§ What the task asks: Reproduce the smart metering text starting with "Investment decision support" and going on through "meaningful segmentation decisions.", swapping "power quality" for "supply quality".

An issue that is raised over and over again is cross subsidisation of customers, one group of customers paying part of the cost of another group of customers. With the example in “Tariff design” more than likely the young family is subsidising the young male. Regulators want to know what the cross subsidisation is, although they do not always want to eliminate it (e.g. for decades the long distance rates for the telephone companies financed the ability of everyone to have a phone). By having complete data on each and every customer, subsidisation arguments no longer fall on “I think” arguments, but fall into the “I know”, allowing the regulator to only have intended subsidies.
Investment decision support
When a utility goes to the regulator for a major capital expense there is a need for proof that the expense is required. Today like other regulator interactions, the data is typically made up of sampled data and expert opinions. With smart metering the complete data set is available to support the decisions.
Customer segmentation has traditionally been done by industry or by business segment or by customer type, not by the actual needs or profile of the customers. Regulators have never had enough data to make segmentation decisions that really classify customers together by the way they consume power and their needs for power quality or their creation of power quality issues that the utility needs to fix. Smart metering can provide the data to make meaningful segmentation decisions.
Customer operations: Customers today call the call centre and receive bills. They have little interaction with their utilities, less than 40 percent of the customer base interacts with the utility annually. The majority of the call volume is related to outage or other power quality issues. The second highest interaction reason is billing issues. If the industry is to be successful in changing people’s habits and helping to reduce consumption, then there will need to be more interaction with customers, some on billing issues, some on power quality, but more on the way they consume power and what they have for appliances.
Customers who either want a lower rate or have a history of slow payment can benefit from prepayment of power. Smart metering makes it easier to deploy new types of prepayment to customers and provide them with better visibility on the remaining hours of power, as well as extending time of use rates to prepayment customers.
Real time pricing
Use of real time pricing for electricity is common for very large customers, affording them an ability to determine when to use power and to minimise the cost of energy for their business. One aluminum company cut the cost of power by more than 70 percent with real time pricing and flexible scheduling. The extension of real time pricing to smaller customers and even residential customers is possible with smart metering and in home displays. Most residential customers will probably decline to participate because of the complexity of managing power consumption.
Time-of-use pricing creates blocks of time and seasonal differences that allow smaller customers with less time to manage power consumption to gain some of the benefits of real time pricing. This is the favoured regulatory method in most of the world for dealing with global warming
Critical peak pricing
Critical peak pricing builds on time-of-use pricing by selecting a small number of days each year where the electric delivery system will be heavily stressed and increasing the peak (and sometime shoulder peak) prices by up to 10 times the normal peak price. This is intended to reduce the stress on the system during these days. California is the largest proponent of this tariff programme. Most of the California utilities would prefer an incentive programme instead to encourage the same behaviour. There is some question as to whether retailers in unregulated markets would have to pass through the critical peak pricing to customers or if they could offer a flat price and hedge the risk of the critical peak pricing.

§ Input data:
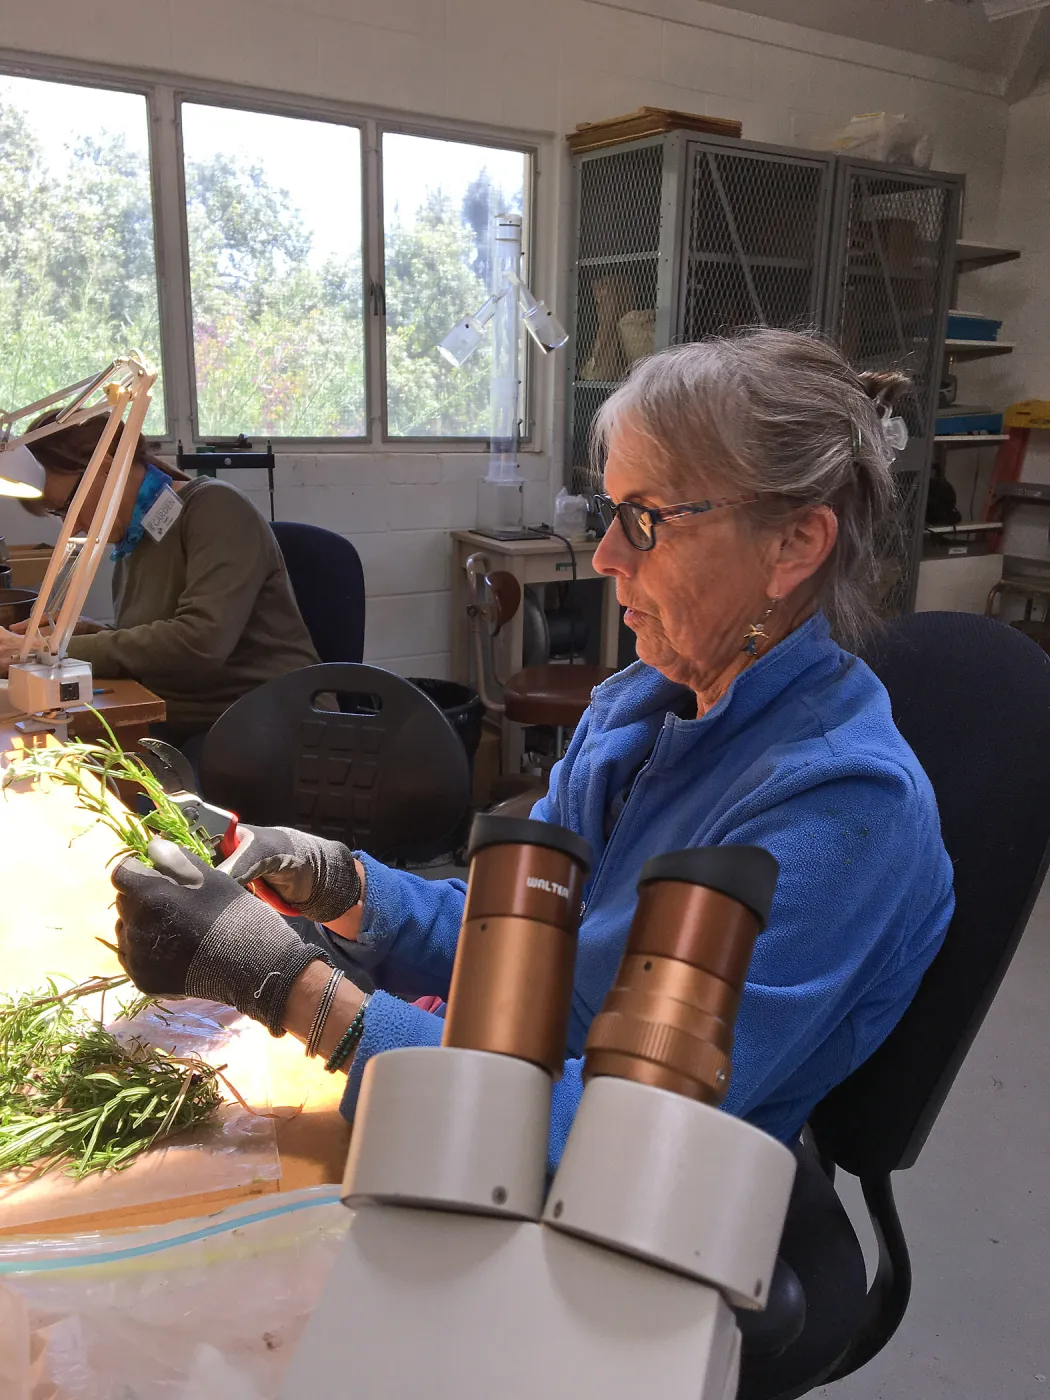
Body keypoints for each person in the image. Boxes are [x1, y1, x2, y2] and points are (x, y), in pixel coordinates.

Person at [111, 329, 955, 1168]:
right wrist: (339, 881)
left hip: (654, 1213)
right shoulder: (641, 713)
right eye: (610, 513)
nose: (606, 555)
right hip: (524, 1100)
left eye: (645, 520)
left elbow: (621, 1137)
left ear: (794, 546)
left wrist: (290, 988)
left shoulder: (844, 806)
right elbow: (518, 940)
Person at [0, 412, 318, 742]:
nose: (74, 526)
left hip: (270, 724)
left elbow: (200, 643)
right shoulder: (136, 537)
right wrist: (84, 633)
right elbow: (158, 643)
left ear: (107, 466)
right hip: (191, 718)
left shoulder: (216, 508)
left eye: (70, 506)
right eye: (60, 515)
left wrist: (46, 649)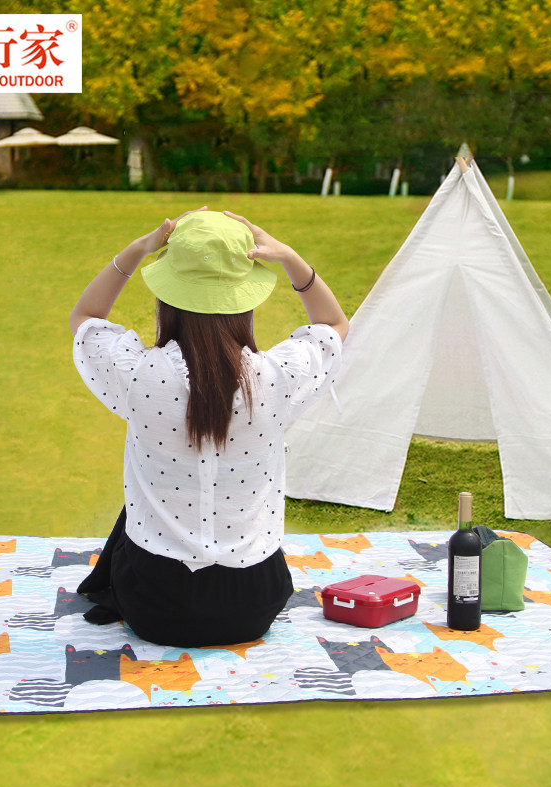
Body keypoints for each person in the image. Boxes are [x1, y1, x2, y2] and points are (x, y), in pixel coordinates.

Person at [69, 208, 349, 647]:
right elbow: (333, 325)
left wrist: (137, 249)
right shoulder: (278, 378)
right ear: (245, 301)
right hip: (254, 604)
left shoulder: (137, 374)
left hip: (154, 605)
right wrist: (291, 259)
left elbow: (85, 317)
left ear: (166, 297)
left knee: (136, 513)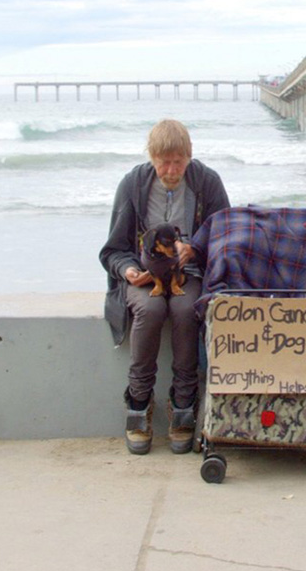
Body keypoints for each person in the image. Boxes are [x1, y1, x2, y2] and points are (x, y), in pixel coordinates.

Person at [99, 120, 229, 455]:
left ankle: (183, 403)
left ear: (190, 156)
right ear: (151, 158)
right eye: (163, 163)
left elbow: (227, 237)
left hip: (190, 272)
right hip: (146, 274)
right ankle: (139, 402)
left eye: (178, 163)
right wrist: (128, 270)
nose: (171, 171)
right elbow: (113, 249)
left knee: (187, 309)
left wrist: (195, 248)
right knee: (151, 308)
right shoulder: (132, 185)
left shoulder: (207, 182)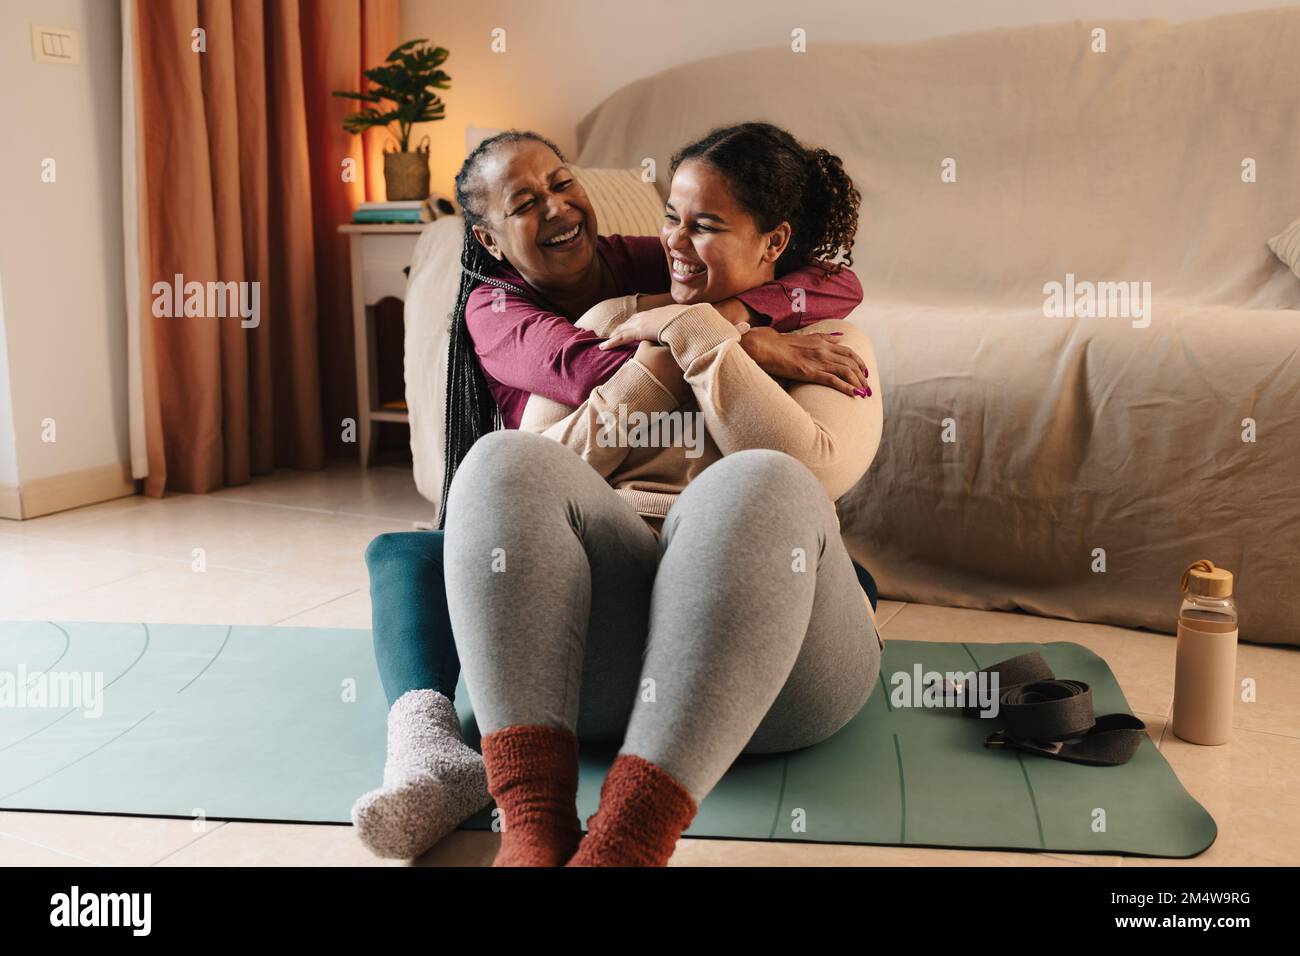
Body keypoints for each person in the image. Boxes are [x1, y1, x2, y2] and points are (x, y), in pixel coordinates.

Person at [440, 121, 883, 866]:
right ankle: (532, 825)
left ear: (773, 244)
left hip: (782, 680)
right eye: (670, 217)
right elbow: (545, 469)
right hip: (605, 666)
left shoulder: (827, 342)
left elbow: (815, 470)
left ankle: (628, 844)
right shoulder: (609, 320)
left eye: (704, 225)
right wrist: (679, 341)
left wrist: (702, 334)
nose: (675, 241)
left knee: (753, 480)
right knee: (497, 462)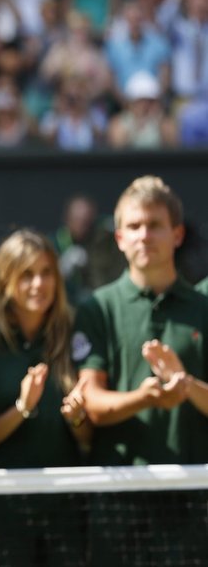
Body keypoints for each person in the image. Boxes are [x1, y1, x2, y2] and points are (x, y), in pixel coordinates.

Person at [73, 175, 208, 564]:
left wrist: (187, 386)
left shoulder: (202, 307)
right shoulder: (97, 307)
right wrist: (145, 396)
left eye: (155, 225)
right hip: (119, 500)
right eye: (134, 226)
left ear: (177, 234)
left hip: (195, 500)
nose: (144, 235)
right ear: (118, 238)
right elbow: (92, 402)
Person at [0, 229, 92, 566]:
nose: (39, 284)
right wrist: (22, 408)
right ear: (6, 281)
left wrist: (77, 418)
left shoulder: (75, 336)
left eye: (46, 272)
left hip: (66, 508)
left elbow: (88, 439)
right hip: (5, 511)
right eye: (26, 274)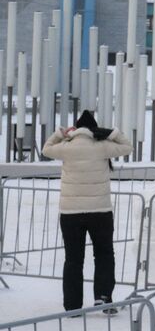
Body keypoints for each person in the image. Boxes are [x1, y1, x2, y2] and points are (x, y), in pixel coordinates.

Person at [41, 109, 133, 312]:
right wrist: (111, 133)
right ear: (94, 128)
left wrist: (61, 134)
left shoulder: (66, 147)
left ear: (77, 128)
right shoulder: (102, 146)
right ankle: (103, 297)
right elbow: (128, 146)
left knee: (73, 259)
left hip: (70, 214)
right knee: (104, 254)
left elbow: (46, 149)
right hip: (100, 212)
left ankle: (73, 305)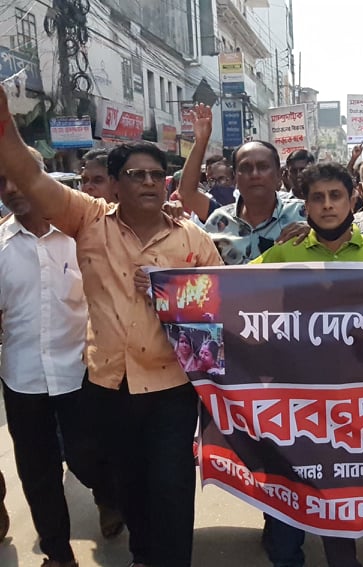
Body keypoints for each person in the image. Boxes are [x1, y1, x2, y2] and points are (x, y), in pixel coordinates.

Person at [0, 83, 224, 567]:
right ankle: (143, 555)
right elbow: (31, 177)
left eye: (156, 175)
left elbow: (219, 314)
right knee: (127, 485)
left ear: (166, 184)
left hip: (171, 388)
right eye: (136, 174)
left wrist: (172, 292)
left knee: (171, 489)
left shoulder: (193, 239)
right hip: (107, 385)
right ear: (116, 185)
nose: (148, 182)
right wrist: (5, 126)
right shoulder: (88, 221)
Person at [252, 162, 363, 567]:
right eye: (317, 198)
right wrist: (168, 284)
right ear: (305, 206)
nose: (327, 205)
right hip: (309, 395)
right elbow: (231, 289)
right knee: (329, 480)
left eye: (335, 196)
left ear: (352, 199)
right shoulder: (284, 253)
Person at [0, 147, 123, 567]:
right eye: (2, 181)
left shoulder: (84, 235)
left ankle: (108, 497)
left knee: (88, 457)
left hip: (81, 372)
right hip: (22, 378)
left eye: (19, 176)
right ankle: (58, 553)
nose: (12, 188)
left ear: (41, 177)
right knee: (38, 472)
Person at [177, 104, 308, 261]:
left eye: (263, 167)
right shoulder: (218, 220)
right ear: (234, 178)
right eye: (245, 168)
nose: (254, 174)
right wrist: (201, 141)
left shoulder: (303, 214)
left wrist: (316, 232)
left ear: (279, 175)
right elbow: (187, 192)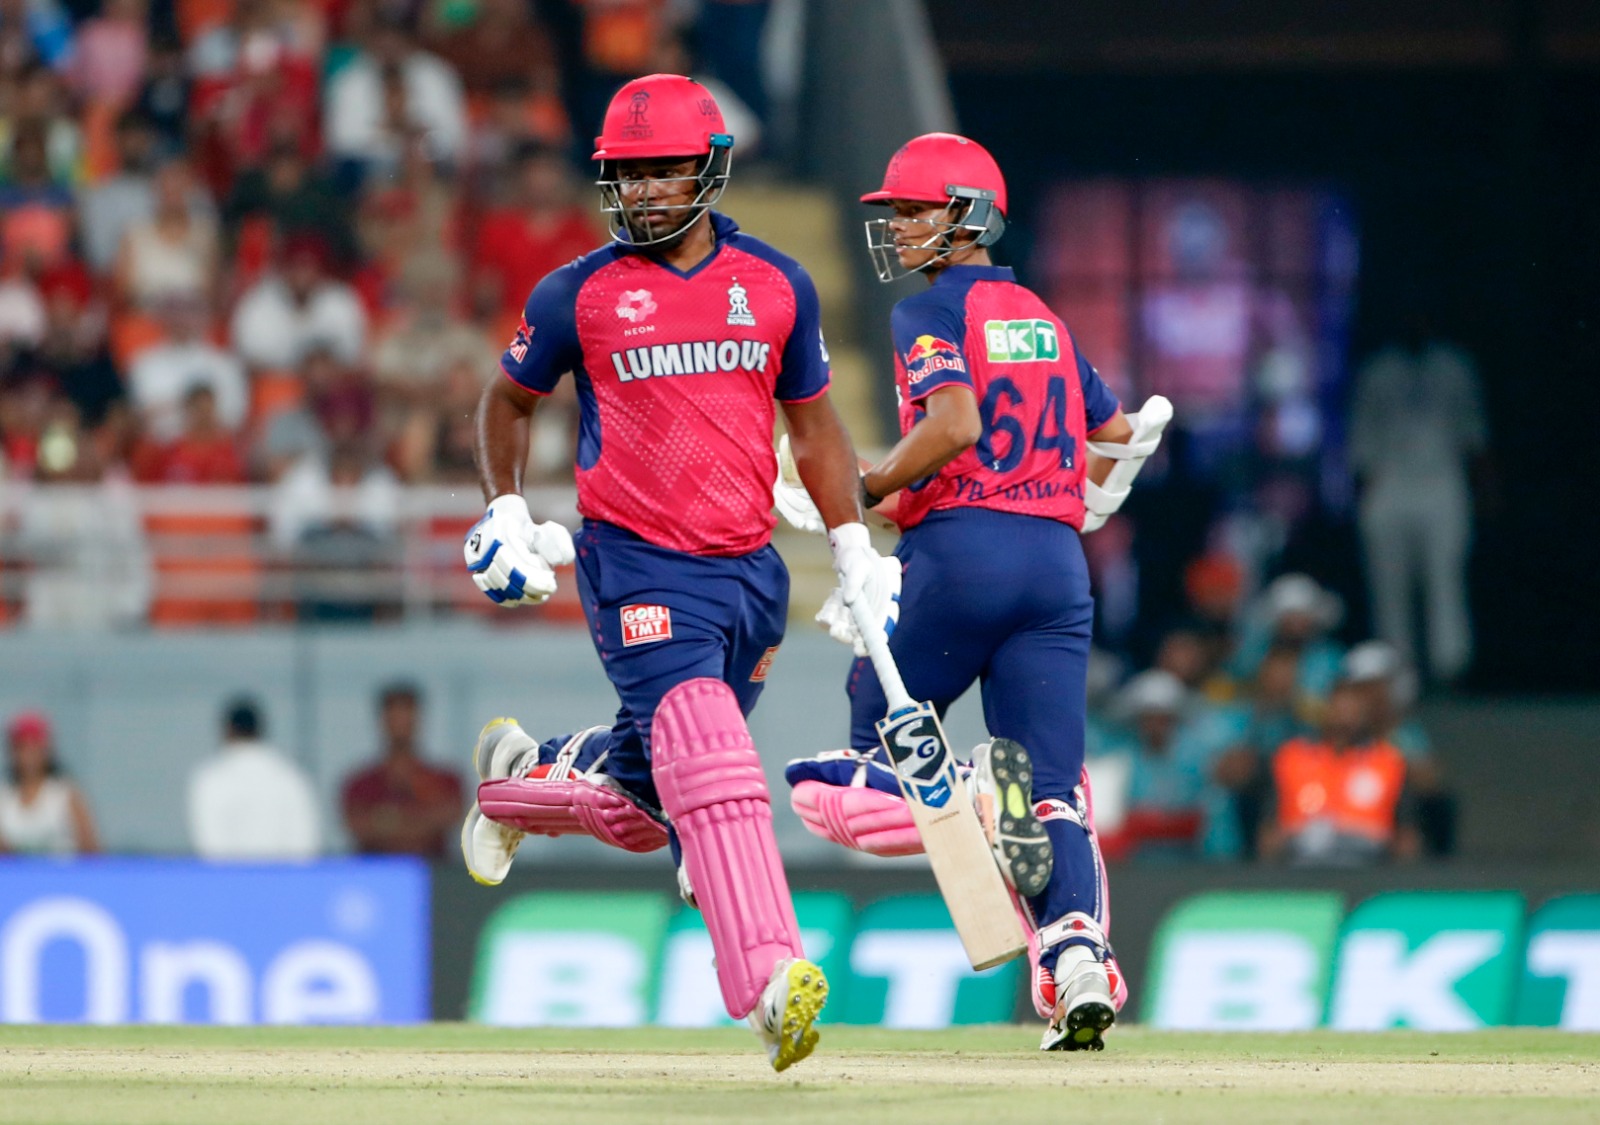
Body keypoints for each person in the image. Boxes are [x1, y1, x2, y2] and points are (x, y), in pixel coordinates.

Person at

§ Written response:
Investment decision support
When a utility goes to the regulator for a major capital expense there is a need for proof that the expense is required. Today like other regulator interactions, the data is typically made up of sampled data and expert opinions. With smart metering the complete data set is available to support the decisions.
Customer segmentation has traditionally been done by industry or by business segment or by customer type, not by the actual needs or profile of the customers. Regulators have never had enough data to make segmentation decisions that really classify customers together by the way they consume power and their needs for supply quality or their creation of supply quality issues that the utility needs to fix. Smart metering can provide the data to make meaningful segmentation decisions.